**AIM OF THE EXERCISE**.
Rewrite the text of every record below, replacing "Read Whole Chapter" with "Read Full Chapter" and leaving everything else unchanged. Omit the pictures from your answer.

**AVAILABLE RECORDS**.
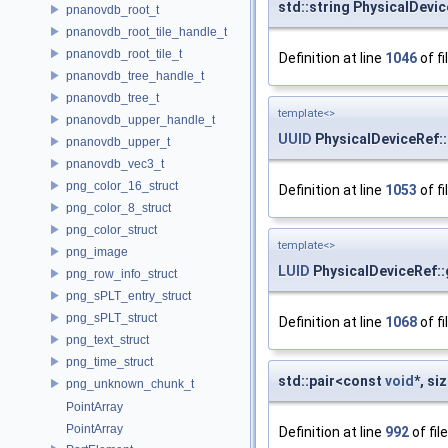
std::string PhysicalDevic
pnanovdb_root_t
pnanovdb_root_tile_handle_t
pnanovdb_root_tile_t
Definition at line
1046
of fi
pnanovdb_tree_handle_t
pnanovdb_tree_t
template<>
pnanovdb_upper_handle_t
UUID
PhysicalDeviceRef:
pnanovdb_upper_t
pnanovdb_vec3_t
png_color_16_struct
Definition at line
1053
of fi
png_color_8_struct
png_color_struct
template<>
png_image
LUID
PhysicalDeviceRef::
png_row_info_struct
png_sPLT_entry_struct
png_sPLT_struct
Definition at line
1068
of fi
png_text_struct
png_time_struct
std::pair<const
void
*, s
png_unknown_chunk_t
PointArray
PointArray
Definition at line
992
of fil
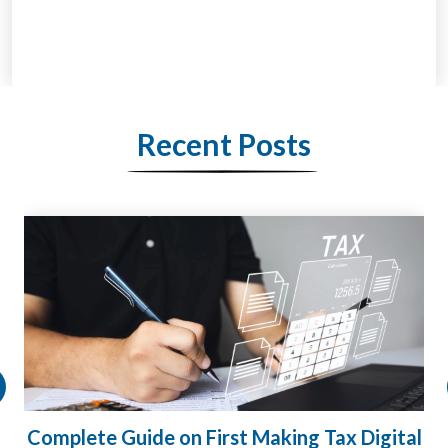
Recent Posts
HMRC Landlord Tax Crackdown Recovers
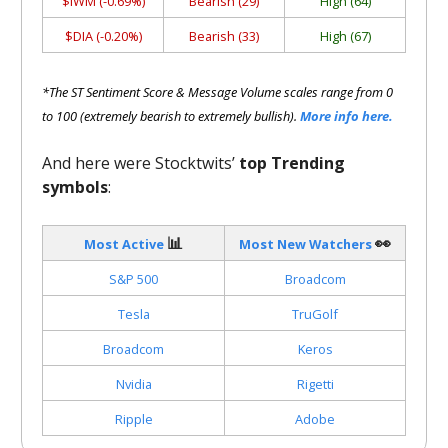
$IWM (-0.69%)
Bearish (29)
High (64)
$DIA (-0.20%)
Bearish (33)
High (67)
*The ST Sentiment Score & Message Volume scales range from 0
to 100 (extremely bearish to extremely bullish).
More info here.
And here were Stocktwits’
top Trending
symbols
:
📊
👀
Most Active
Most New Watchers
S&P 500
Broadcom
Tesla
TruGolf
Broadcom
Keros
Nvidia
Rigetti
Ripple
Adobe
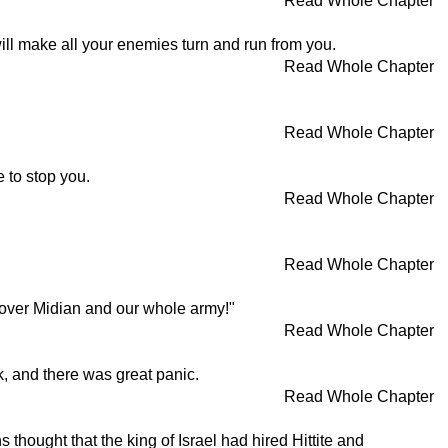
Read Whole Chapter
ill make all your enemies turn and run from you.
Read Whole Chapter
Read Whole Chapter
 to stop you.
Read Whole Chapter
Read Whole Chapter
ry over Midian and our whole army!"
Read Whole Chapter
ok, and there was great panic.
Read Whole Chapter
hought that the king of Israel had hired Hittite and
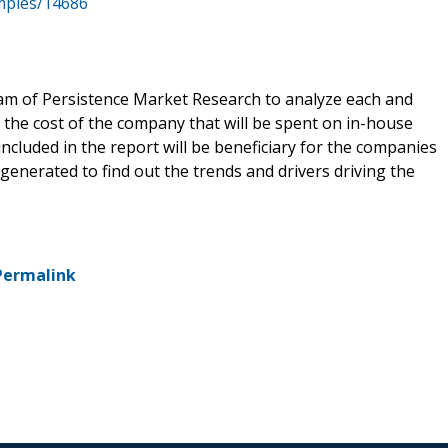
mples/14686
eam of Persistence Market Research to analyze each and
 the cost of the company that will be spent on in-house
included in the report will be beneficiary for the companies
y generated to find out the trends and drivers driving the
Permalink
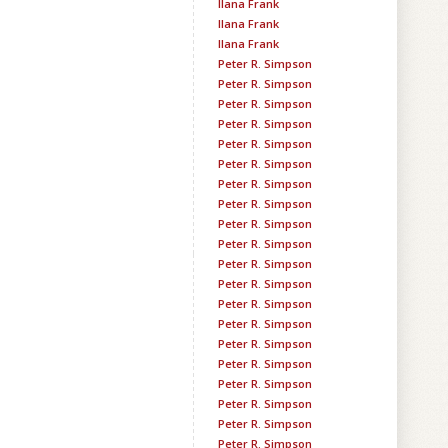
Ilana Frank
Ilana Frank
Ilana Frank
Peter R. Simpson
Peter R. Simpson
Peter R. Simpson
Peter R. Simpson
Peter R. Simpson
Peter R. Simpson
Peter R. Simpson
Peter R. Simpson
Peter R. Simpson
Peter R. Simpson
Peter R. Simpson
Peter R. Simpson
Peter R. Simpson
Peter R. Simpson
Peter R. Simpson
Peter R. Simpson
Peter R. Simpson
Peter R. Simpson
Peter R. Simpson
Peter R. Simpson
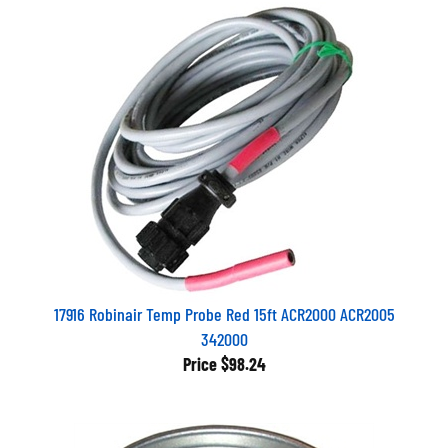
17916 Robinair Temp Probe Red 15ft ACR2000 ACR2005
342000
Price
$98.24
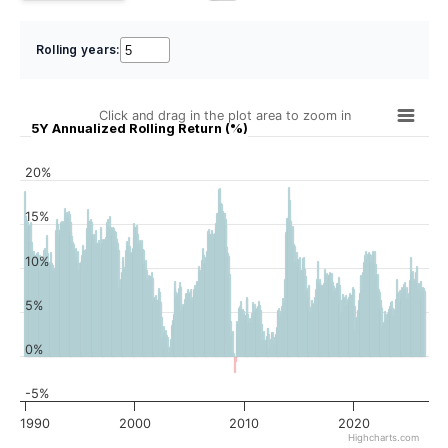
Rolling years:
Click and drag in the plot area to zoom in
5Y Annualized Rolling Return (%)
20%
15%
10%
5%
0%
-5%
1990
2000
2010
2020
Highcharts.com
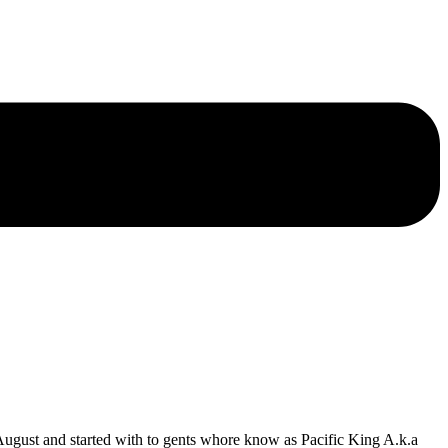
ust and started with to gents whore know as Pacific King A.k.a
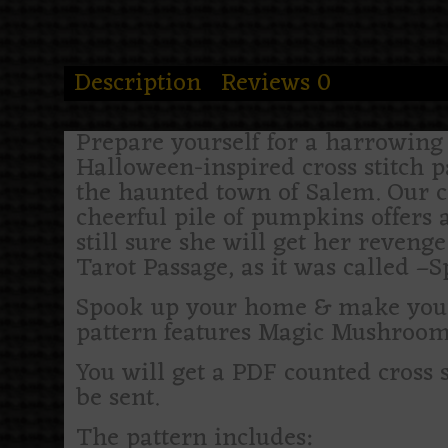
Description
Reviews
0
Prepare yourself for a harrowing a
Halloween-inspired cross stitch 
the haunted town of Salem. Our 
cheerful pile of pumpkins offers a
still sure she will get her reveng
Tarot Passage, as it was called –S
Spook up your home & make your h
pattern features Magic Mushroom
You will get a PDF counted cross 
be sent.
The pattern includes:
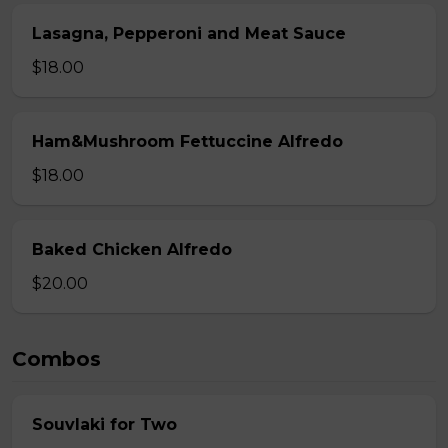
Lasagna, Pepperoni and Meat Sauce
$18.00
Ham&Mushroom Fettuccine Alfredo
$18.00
Baked Chicken Alfredo
$20.00
Combos
Souvlaki for Two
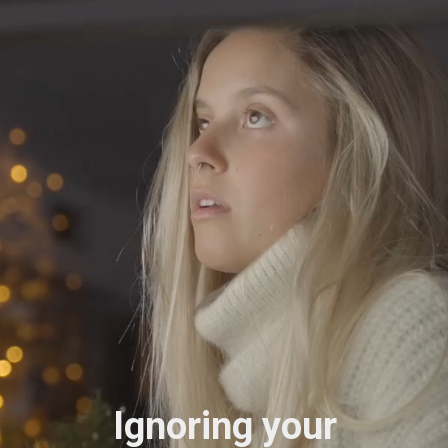
Ignoring your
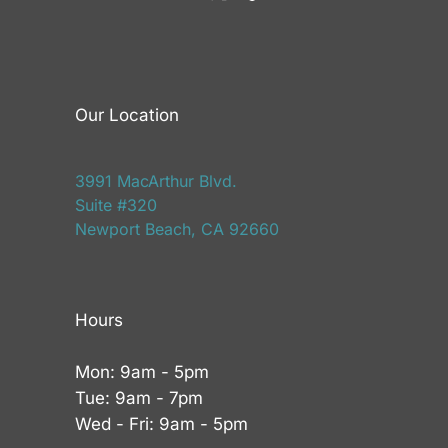
Our Location
3991 MacArthur Blvd.
Suite #320
Newport Beach, CA 92660
Hours
Mon: 9am - 5pm
Tue: 9am - 7pm
Wed - Fri: 9am - 5pm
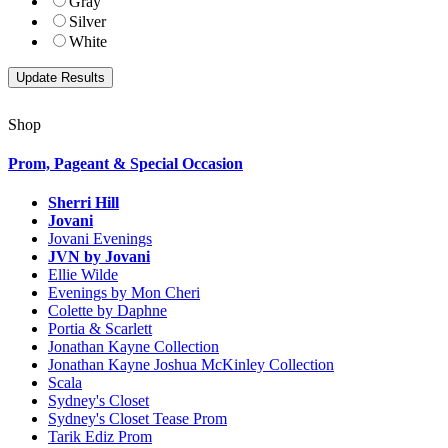
Gray
Silver
White
Shop
Prom, Pageant & Special Occasion
Sherri Hill
Jovani
Jovani Evenings
JVN by Jovani
Ellie Wilde
Evenings by Mon Cheri
Colette by Daphne
Portia & Scarlett
Jonathan Kayne Collection
Jonathan Kayne Joshua McKinley Collection
Scala
Sydney's Closet
Sydney's Closet Tease Prom
Tarik Ediz Prom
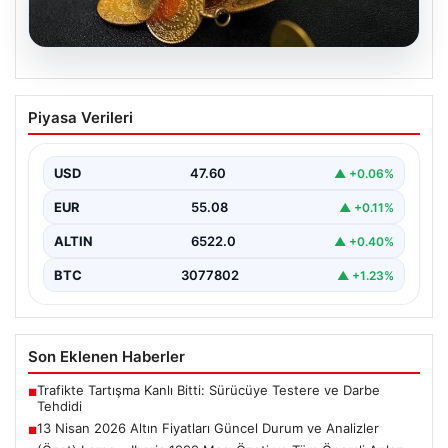
05.08.2026
13 Nisan 2026 Altın Fiyatları Güncel
Piyasa Verileri
Durum ve Analizler
Altın piyasasında hareketlilik, son dönemde yaşanan
uluslararası gelişmeler ve jeopolitical riskler nedeniyle
USD
47.60
▲ +0.06%
oldukça dalgalı…
EUR
55.08
▲ +0.11%
ALTIN
6522.0
▲ +0.40%
BTC
3077802
▲ +1.23%
Son Eklenen Haberler
Trafikte Tartışma Kanlı Bitti: Sürücüye Testere ve Darbe
■
Tehdidi
13 Nisan 2026 Altın Fiyatları Güncel Durum ve Analizler
■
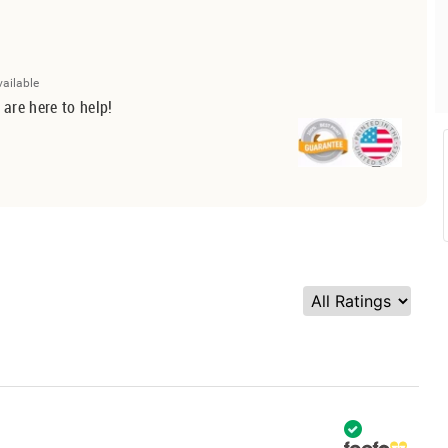
vailable
 are here to help!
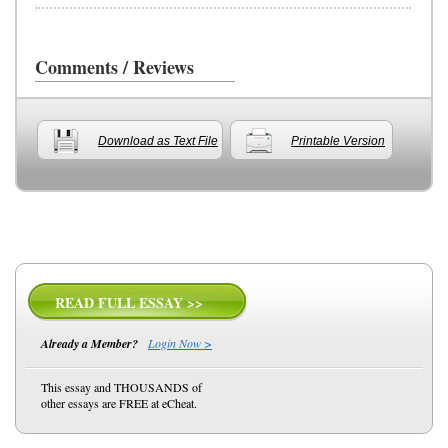
Comments / Reviews
Download as Text File
Printable Version
READ FULL ESSAY >>
Already a Member?
Login Now >
This essay and THOUSANDS of
other essays are FREE at eCheat.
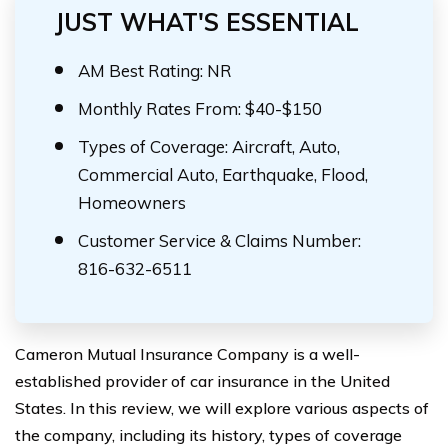
JUST WHAT'S ESSENTIAL
AM Best Rating: NR
Monthly Rates From: $40-$150
Types of Coverage: Aircraft, Auto,
Commercial Auto, Earthquake, Flood,
Homeowners
Customer Service & Claims Number:
816-632-6511
Cameron Mutual Insurance Company is a well-
established provider of car insurance in the United
States. In this review, we will explore various aspects of
the company, including its history, types of coverage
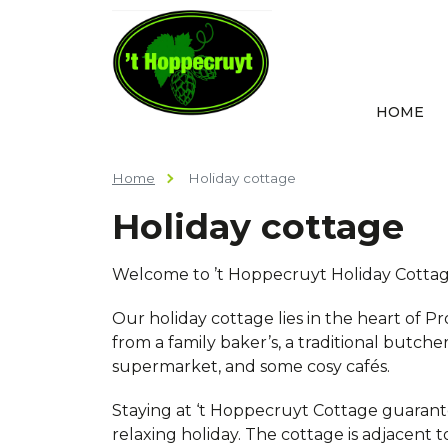
HOME
Home
Holiday cottage
Holiday cottage
Welcome to ’t Hoppecruyt Holiday Cottag
Our holiday cottage lies in the heart of Pr
from a family baker’s, a traditional butche
supermarket, and some cosy cafés.
Staying at ‘t Hoppecruyt Cottage guaran
relaxing holiday. The cottage is adjacent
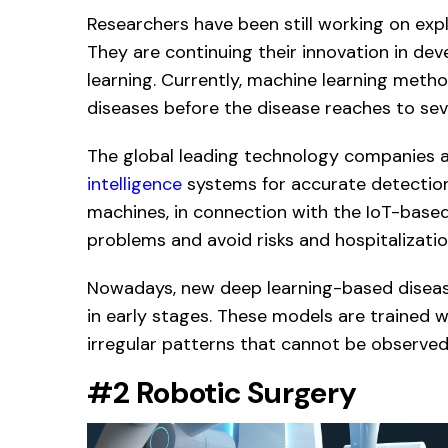
Researchers have been still working on exp
They are continuing their innovation in de
learning. Currently, machine learning metho
diseases before the disease reaches to seve
The global leading technology companies 
intelligence
systems for accurate detection 
machines, in connection with the IoT-based
problems and avoid risks and hospitalizatio
Nowadays, new deep learning-based disease
in early stages. These models are trained w
irregular patterns that cannot be observe
#2 Robotic Surgery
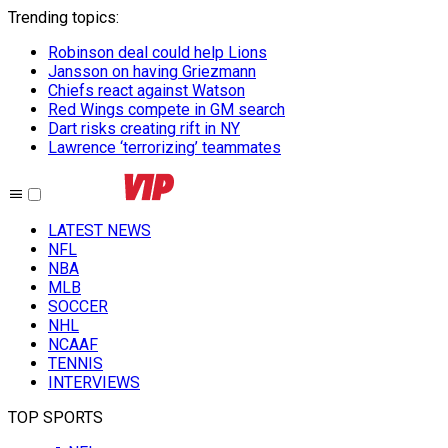
Trending topics
:
Robinson deal could help Lions
Jansson on having Griezmann
Chiefs react against Watson
Red Wings compete in GM search
Dart risks creating rift in NY
Lawrence ‘terrorizing’ teammates
LATEST NEWS
NFL
NBA
MLB
SOCCER
NHL
NCAAF
TENNIS
INTERVIEWS
TOP SPORTS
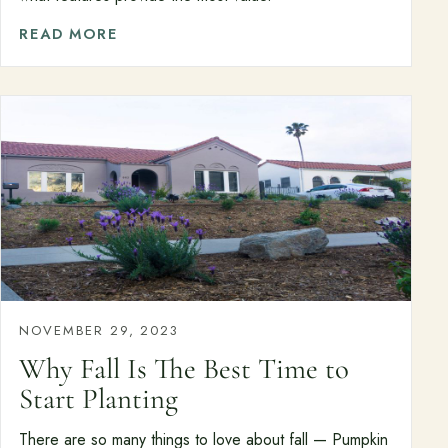
READ MORE
NOVEMBER 29, 2023
Why Fall Is The Best Time to
Start Planting
There are so many things to love about fall — Pumpkin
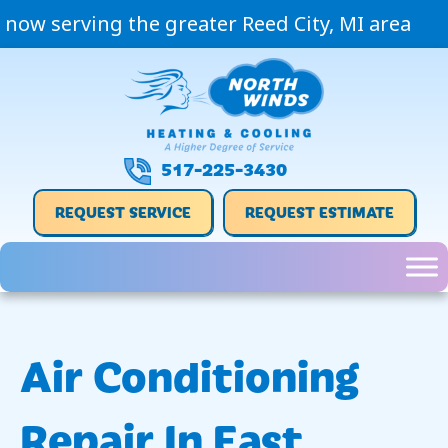
now serving the greater Reed City, MI area
517-225-3430
REQUEST SERVICE
REQUEST ESTIMATE
Air Conditioning
Repair In East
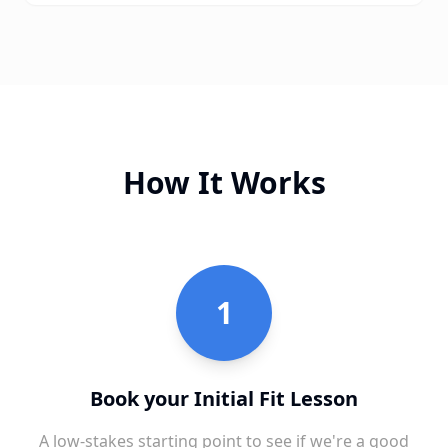
How It Works
1
Book your Initial Fit Lesson
A low-stakes starting point to see if we're a good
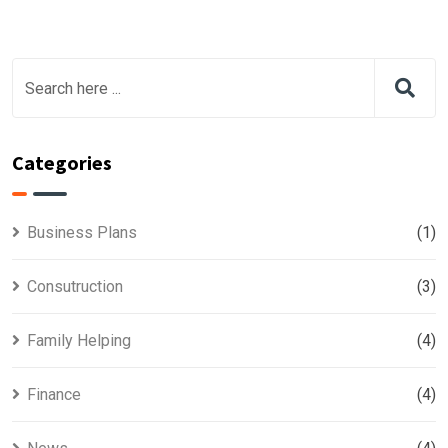
Categories
Business Plans
(1)
Consutruction
(3)
Family Helping
(4)
Finance
(4)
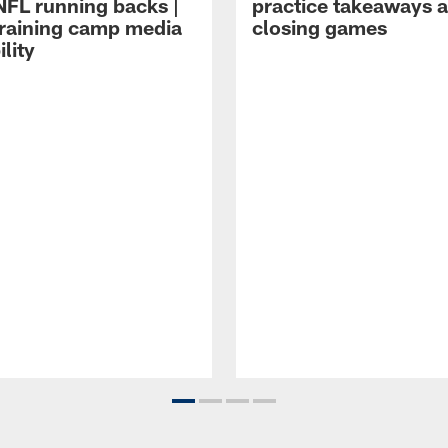
NFL running backs |
practice takeaways 
raining camp media
closing games
ility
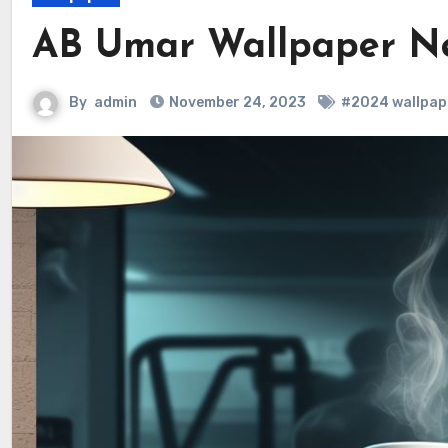
AB Umar Wallpaper N
By
admin
November 24, 2023
#2024 wallpap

**EXERCISE ANSWER**.
std::string PhysicalDevic
pnanovdb_root_t
pnanovdb_root_tile_handle_t
pnanovdb_root_tile_t
Definition at line
1046
of fi
pnanovdb_tree_handle_t
pnanovdb_tree_t
template<>
pnanovdb_upper_handle_t
UUID
PhysicalDeviceRef:
pnanovdb_upper_t
pnanovdb_vec3_t
png_color_16_struct
Definition at line
1053
of fi
png_color_8_struct
png_color_struct
template<>
png_image
LUID
PhysicalDeviceRef::
png_row_info_struct
png_sPLT_entry_struct
png_sPLT_struct
Definition at line
1068
of fi
png_text_struct
png_time_struct
std::pair<const
void
*, s
png_unknown_chunk_t
PointArray
PointArray
Definition at line
992
of fil
Recent Posts
HMRC Landlord Tax Crackdown Recovers
$IWM (-0.69%)
Bearish (29)
High (64)
$DIA (-0.20%)
Bearish (33)
High (67)
*The ST Sentiment Score & Message Volume scales range from 0
to 100 (extremely bearish to extremely bullish).
More info here.
And here were Stocktwits’
top Trending
symbols
:
📊
👀
Most Active
Most New Watchers
S&P 500
Broadcom
Tesla
TruGolf
Broadcom
Keros
Nvidia
Rigetti
Ripple
Adobe
Read Full Chapter
ill make all your enemies turn and run from you.
Read Full Chapter
Read Full Chapter
 to stop you.
Read Full Chapter
Read Full Chapter
ry over Midian and our whole army!"
Read Full Chapter
ok, and there was great panic.
Read Full Chapter
hought that the king of Israel had hired Hittite and
mples/14686
eam of Persistence Market Research to analyze each and
 the cost of the company that will be spent on in-house
included in the report will be beneficiary for the companies
y generated to find out the trends and drivers driving the
Permalink
Ilana Frank
Ilana Frank
Ilana Frank
Peter R. Simpson
Peter R. Simpson
Peter R. Simpson
Peter R. Simpson
Peter R. Simpson
Peter R. Simpson
Peter R. Simpson
Peter R. Simpson
Peter R. Simpson
Peter R. Simpson
Peter R. Simpson
Peter R. Simpson
Peter R. Simpson
Peter R. Simpson
Peter R. Simpson
Peter R. Simpson
Peter R. Simpson
Peter R. Simpson
Peter R. Simpson
Peter R. Simpson
17916 Robinair Temp Probe Red 15ft ACR2000 ACR2005
342000
Price
$98.24
Rolling years:
Click and drag in the plot area to zoom in
5Y Annualized Rolling Return (%)
20%
15%
10%
5%
0%
-5%
1990
2000
2010
2020
Highcharts.com
ust and started with to gents whore know as Pacific King A.k.a
Description
Reviews
0
Prepare yourself for a harrowing a
Halloween-inspired cross stitch 
the haunted town of Salem. Our 
cheerful pile of pumpkins offers a
still sure she will get her reveng
Tarot Passage, as it was called –S
Spook up your home & make your h
pattern features Magic Mushroom
You will get a PDF counted cross 
be sent.
The pattern includes:
Lasagna, Pepperoni and Meat Sauce
$18.00
Ham&Mushroom Fettuccine Alfredo
$18.00
Baked Chicken Alfredo
$20.00
Combos
Souvlaki for Two
Ignoring your
Our Location
3991 MacArthur Blvd.
Suite #320
Newport Beach, CA 92660
Hours
Mon: 9am - 5pm
Tue: 9am - 7pm
Wed - Fri: 9am - 5pm
Gray
Silver
White
Shop
Prom, Pageant & Special Occasion
Sherri Hill
Jovani
Jovani Evenings
JVN by Jovani
Ellie Wilde
Evenings by Mon Cheri
Colette by Daphne
Portia & Scarlett
Jonathan Kayne Collection
Jonathan Kayne Joshua McKinley Collection
Scala
Sydney's Closet
Sydney's Closet Tease Prom
Tarik Ediz Prom
05.08.2026
13 Nisan 2026 Altın Fiyatları Güncel
Piyasa Verileri
Durum ve Analizler
Altın piyasasında hareketlilik, son dönemde yaşanan
uluslararası gelişmeler ve jeopolitical riskler nedeniyle
USD
47.60
▲ +0.06%
oldukça dalgalı…
EUR
55.08
▲ +0.11%
ALTIN
6522.0
▲ +0.40%
BTC
3077802
▲ +1.23%
Son Eklenen Haberler
Trafikte Tartışma Kanlı Bitti: Sürücüye Testere ve Darbe
■
Tehdidi
13 Nisan 2026 Altın Fiyatları Güncel Durum ve Analizler
■
vailable
 are here to help!
Comments / Reviews
Download as Text File
Printable Version
READ FULL ESSAY >>
Already a Member?
Login Now >
This essay and THOUSANDS of
other essays are FREE at eCheat.
JUST WHAT'S ESSENTIAL
AM Best Rating: NR
Monthly Rates From: $40-$150
Types of Coverage: Aircraft, Auto,
Commercial Auto, Earthquake, Flood,
Homeowners
Customer Service & Claims Number:
816-632-6511
Cameron Mutual Insurance Company is a well-
established provider of car insurance in the United
States. In this review, we will explore various aspects of
the company, including its history, types of coverage
HOME
Home
Holiday cottage
Holiday cottage
Welcome to ’t Hoppecruyt Holiday Cottag
Our holiday cottage lies in the heart of Pr
from a family baker’s, a traditional butche
supermarket, and some cosy cafés.
Staying at ‘t Hoppecruyt Cottage guaran
relaxing holiday. The cottage is adjacent
Researchers have been still working on exp
They are continuing their innovation in de
learning. Currently, machine learning metho
diseases before the disease reaches to seve
The global leading technology companies 
intelligence
systems for accurate detection 
machines, in connection with the IoT-based
problems and avoid risks and hospitalizatio
Nowadays, new deep learning-based disease
in early stages. These models are trained w
irregular patterns that cannot be observe
#2 Robotic Surgery
Trending topics
:
Robinson deal could help Lions
Jansson on having Griezmann
Chiefs react against Watson
Red Wings compete in GM search
Dart risks creating rift in NY
Lawrence ‘terrorizing’ teammates
LATEST NEWS
NFL
NBA
MLB
SOCCER
NHL
NCAAF
TENNIS
INTERVIEWS
TOP SPORTS
READ MORE
NOVEMBER 29, 2023
Why Fall Is The Best Time to
Start Planting
There are so many things to love about fall — Pumpkin
now serving the greater Reed City, MI area
517-225-3430
REQUEST SERVICE
REQUEST ESTIMATE
Air Conditioning
Repair In East
How It Works
1
Book your Initial Fit Lesson
A low-stakes starting point to see if we're a good
Categories
Business Plans
(1)
Consutruction
(3)
Family Helping
(4)
Finance
(4)
NFL running backs |
practice takeaways 
raining camp media
closing games
ility
AB Umar Wallpaper N
By
admin
November 24, 2023
#2024 wallpap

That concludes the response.